Training in numerical methods includes programming in direct and iterative methods for linear and nonlinear systems, evaluation of stability and accuracy of numerical algorithms and design and implementation of numerical algorithms in suitable software environment. Training in FPGA basics and programming includes familiarization with the FPGA architectures, VHDL or Verilog basics, while it completes with DSP concepts, algorithms and techniques for implementation. The researcher's training will be focused on those architectural features that improve design performance for reservoir computing (RC).
In this task, the investigation of RC properties exploiting the nonlinear dynamics of semiconductor-based devices or the appropriately programmed FPGA-based modules will be performed. These two distinct signal processing categories will be evaluated and compared in terms of implementation complexity, capability to provide nonlinear transfer functions that are useful for RC computation tasks and overall performance. The output of this task is to provide evidence that programmed modules or physical devices in a reservoir computing topology can overcome network routing and switching issues at high speed. Training and classification modules that effectively discriminate multi-bit header patterns are provisioned to be the first step to the entirely all-optical header recognition and ultrafast data switching and routing.

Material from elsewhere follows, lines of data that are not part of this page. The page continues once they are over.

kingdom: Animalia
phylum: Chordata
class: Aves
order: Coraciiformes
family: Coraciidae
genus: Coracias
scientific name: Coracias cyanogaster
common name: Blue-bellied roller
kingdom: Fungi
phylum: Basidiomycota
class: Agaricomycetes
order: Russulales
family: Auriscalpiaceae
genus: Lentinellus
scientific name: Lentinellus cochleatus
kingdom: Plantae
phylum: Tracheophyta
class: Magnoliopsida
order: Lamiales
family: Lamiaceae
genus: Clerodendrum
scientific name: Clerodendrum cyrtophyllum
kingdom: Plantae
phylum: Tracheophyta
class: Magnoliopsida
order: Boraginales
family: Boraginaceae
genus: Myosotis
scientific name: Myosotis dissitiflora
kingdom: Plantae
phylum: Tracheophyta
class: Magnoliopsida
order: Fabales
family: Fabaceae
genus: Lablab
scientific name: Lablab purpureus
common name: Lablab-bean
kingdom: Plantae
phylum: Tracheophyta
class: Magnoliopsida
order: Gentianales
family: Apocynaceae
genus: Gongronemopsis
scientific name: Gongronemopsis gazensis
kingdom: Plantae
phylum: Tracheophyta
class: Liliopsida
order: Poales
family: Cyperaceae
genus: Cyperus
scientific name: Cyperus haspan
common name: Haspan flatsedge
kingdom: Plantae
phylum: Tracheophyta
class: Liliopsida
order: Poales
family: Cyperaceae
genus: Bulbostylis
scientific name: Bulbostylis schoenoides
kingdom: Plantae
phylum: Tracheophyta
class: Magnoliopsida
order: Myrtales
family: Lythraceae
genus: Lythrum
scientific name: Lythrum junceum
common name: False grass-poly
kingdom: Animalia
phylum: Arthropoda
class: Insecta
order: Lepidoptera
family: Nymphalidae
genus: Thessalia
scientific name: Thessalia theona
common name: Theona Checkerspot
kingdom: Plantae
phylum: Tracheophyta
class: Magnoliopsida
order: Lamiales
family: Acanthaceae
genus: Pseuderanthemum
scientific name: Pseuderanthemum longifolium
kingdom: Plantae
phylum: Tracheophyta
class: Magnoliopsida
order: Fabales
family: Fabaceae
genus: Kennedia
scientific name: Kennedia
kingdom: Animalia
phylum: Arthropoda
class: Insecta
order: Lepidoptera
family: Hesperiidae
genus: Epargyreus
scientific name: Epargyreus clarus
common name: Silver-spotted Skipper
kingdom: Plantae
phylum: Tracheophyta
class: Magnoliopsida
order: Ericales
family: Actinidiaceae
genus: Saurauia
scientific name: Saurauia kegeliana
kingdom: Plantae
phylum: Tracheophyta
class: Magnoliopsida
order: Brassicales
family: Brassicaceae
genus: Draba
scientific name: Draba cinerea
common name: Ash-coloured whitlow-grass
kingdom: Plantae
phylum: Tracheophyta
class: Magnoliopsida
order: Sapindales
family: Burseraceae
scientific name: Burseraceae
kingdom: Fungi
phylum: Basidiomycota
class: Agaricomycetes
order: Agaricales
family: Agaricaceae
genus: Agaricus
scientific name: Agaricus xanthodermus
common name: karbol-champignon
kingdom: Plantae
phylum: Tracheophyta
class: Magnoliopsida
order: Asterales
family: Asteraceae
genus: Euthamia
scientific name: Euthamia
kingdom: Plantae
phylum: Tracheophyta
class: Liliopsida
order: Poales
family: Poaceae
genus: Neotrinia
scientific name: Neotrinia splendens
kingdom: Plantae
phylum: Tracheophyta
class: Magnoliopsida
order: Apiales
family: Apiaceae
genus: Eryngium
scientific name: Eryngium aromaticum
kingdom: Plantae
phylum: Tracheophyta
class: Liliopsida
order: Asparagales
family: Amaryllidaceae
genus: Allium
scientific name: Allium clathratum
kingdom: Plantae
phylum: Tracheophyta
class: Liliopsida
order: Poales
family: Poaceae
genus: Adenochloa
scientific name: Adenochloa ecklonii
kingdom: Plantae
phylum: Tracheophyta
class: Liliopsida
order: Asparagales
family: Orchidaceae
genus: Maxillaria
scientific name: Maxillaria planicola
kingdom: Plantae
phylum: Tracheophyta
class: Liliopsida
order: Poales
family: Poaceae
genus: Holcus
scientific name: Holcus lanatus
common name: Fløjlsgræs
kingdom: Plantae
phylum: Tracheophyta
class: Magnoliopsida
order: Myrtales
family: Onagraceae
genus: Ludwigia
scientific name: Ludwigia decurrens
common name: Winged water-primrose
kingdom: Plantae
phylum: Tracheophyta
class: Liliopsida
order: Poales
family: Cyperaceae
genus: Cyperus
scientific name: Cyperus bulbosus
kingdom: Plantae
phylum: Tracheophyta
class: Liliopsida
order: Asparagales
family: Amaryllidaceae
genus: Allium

The most prominent topologies will be experimentally demonstrated and evaluated, initially as a standalone RC unit and thence in the imposed application problems. For the all-optical routing/switching telecom applications, several parameters that are associated to the operational performance will be evaluated: the supported bit-rate operation, the signal-to-noise ratio (SNR) restrictions on the input signal, the pre- and post- processing of the input signal in order to fit with the requirements of the RC system, the memory capacity of the reservoir, the total delay imposed from the RC decision process, the effect on bandwidth limitation of the RC process, etc. Target is to demonstrate error-free pattern recognition and classification of at least eight header patterns at Gb/s rates. Applying the same concept in sensor networks, we will deal with the "big data problem" established by conventional fiber-optic sensors - such as FBG-based sensors- that do not have any intelligence to support event-driven activation and device-controlled data transmission. Even though the information that the usual data packets carry is of low volume, real time monitoring techniques practically establish relentless data traffic from these sensors. RC at appropriate traffic nodes will be able to reduce dramatically the traffic of useful data sent by common unintelligent distant fiber-based sensors. Target is to demonstrate efficient drop-off of redundant data from high-volume bit streams and event-driven operation of these sensor networks.